### The problem
Reproduce the lines below verbatim. Pictures are to be omitted.

### Available data
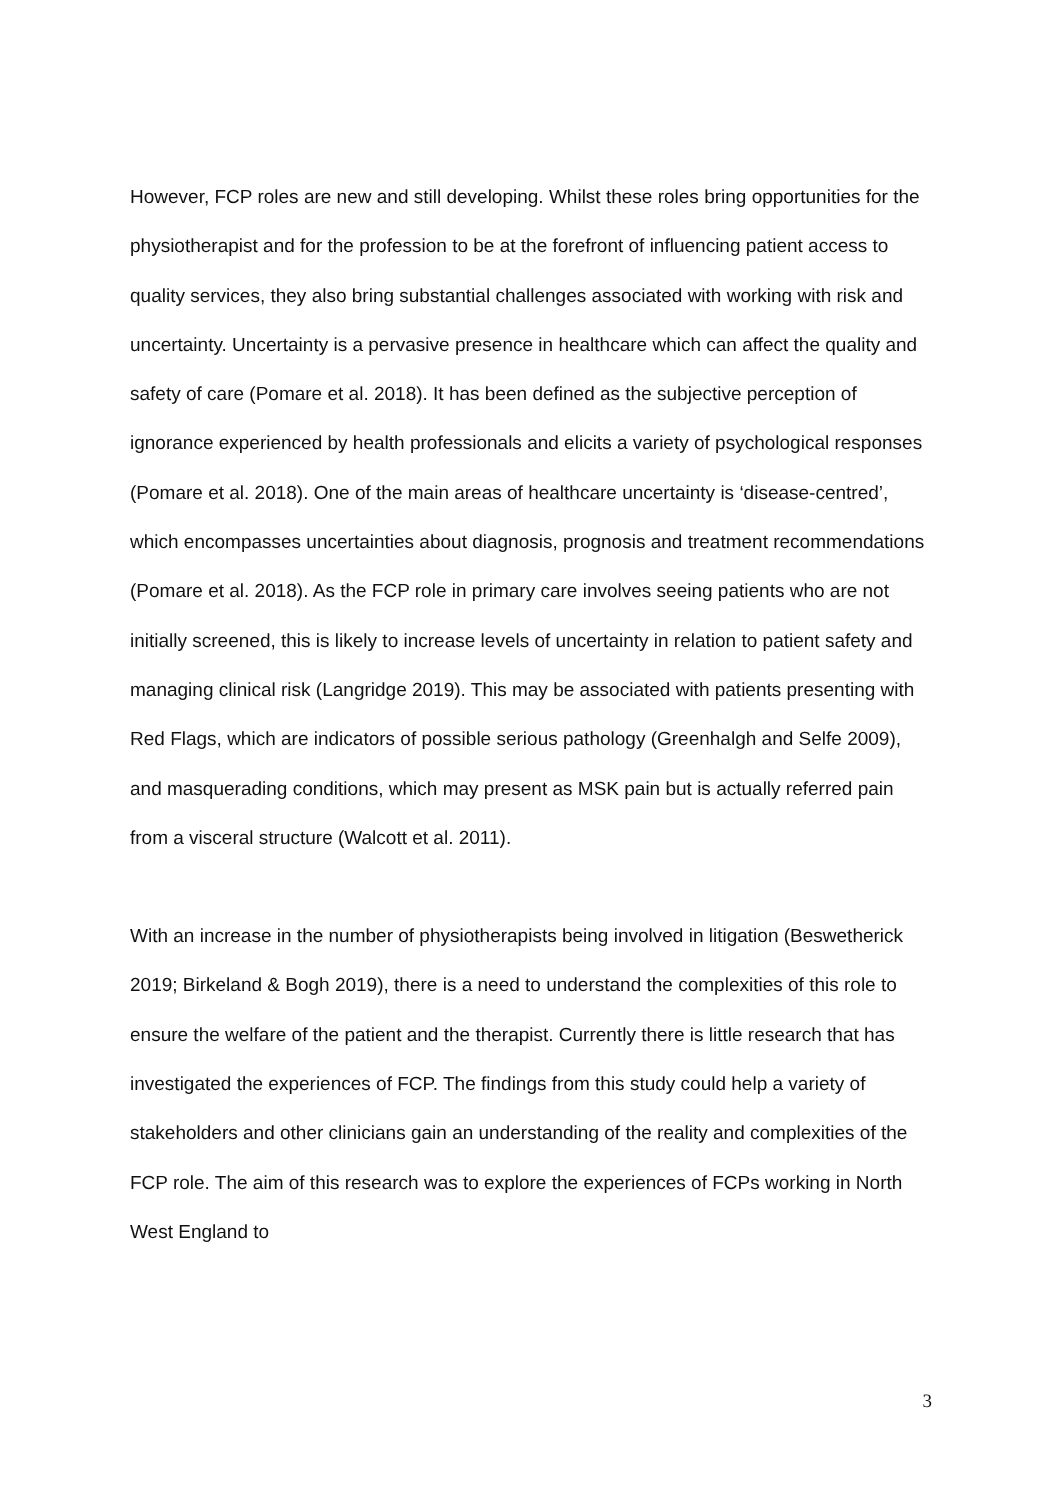However, FCP roles are new and still developing. Whilst these roles bring opportunities for the physiotherapist and for the profession to be at the forefront of influencing patient access to quality services, they also bring substantial challenges associated with working with risk and uncertainty. Uncertainty is a pervasive presence in healthcare which can affect the quality and safety of care (Pomare et al. 2018). It has been defined as the subjective perception of ignorance experienced by health professionals and elicits a variety of psychological responses (Pomare et al. 2018). One of the main areas of healthcare uncertainty is ‘disease-centred’, which encompasses uncertainties about diagnosis, prognosis and treatment recommendations (Pomare et al. 2018). As the FCP role in primary care involves seeing patients who are not initially screened, this is likely to increase levels of uncertainty in relation to patient safety and managing clinical risk (Langridge 2019). This may be associated with patients presenting with Red Flags, which are indicators of possible serious pathology (Greenhalgh and Selfe 2009), and masquerading conditions, which may present as MSK pain but is actually referred pain from a visceral structure (Walcott et al. 2011).
With an increase in the number of physiotherapists being involved in litigation (Beswetherick 2019; Birkeland & Bogh 2019), there is a need to understand the complexities of this role to ensure the welfare of the patient and the therapist. Currently there is little research that has investigated the experiences of FCP. The findings from this study could help a variety of stakeholders and other clinicians gain an understanding of the reality and complexities of the FCP role. The aim of this research was to explore the experiences of FCPs working in North West England to
3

### Task output
However, FCP roles are new and still developing. Whilst these roles bring opportunities for the physiotherapist and for the profession to be at the forefront of influencing patient access to quality services, they also bring substantial challenges associated with working with risk and uncertainty. Uncertainty is a pervasive presence in healthcare which can affect the quality and safety of care (Pomare et al. 2018). It has been defined as the subjective perception of ignorance experienced by health professionals and elicits a variety of psychological responses (Pomare et al. 2018). One of the main areas of healthcare uncertainty is ‘disease-centred’, which encompasses uncertainties about diagnosis, prognosis and treatment recommendations (Pomare et al. 2018). As the FCP role in primary care involves seeing patients who are not initially screened, this is likely to increase levels of uncertainty in relation to patient safety and managing clinical risk (Langridge 2019). This may be associated with patients presenting with Red Flags, which are indicators of possible serious pathology (Greenhalgh and Selfe 2009), and masquerading conditions, which may present as MSK pain but is actually referred pain from a visceral structure (Walcott et al. 2011).
With an increase in the number of physiotherapists being involved in litigation (Beswetherick 2019; Birkeland & Bogh 2019), there is a need to understand the complexities of this role to ensure the welfare of the patient and the therapist. Currently there is little research that has investigated the experiences of FCP. The findings from this study could help a variety of stakeholders and other clinicians gain an understanding of the reality and complexities of the FCP role. The aim of this research was to explore the experiences of FCPs working in North West England to
3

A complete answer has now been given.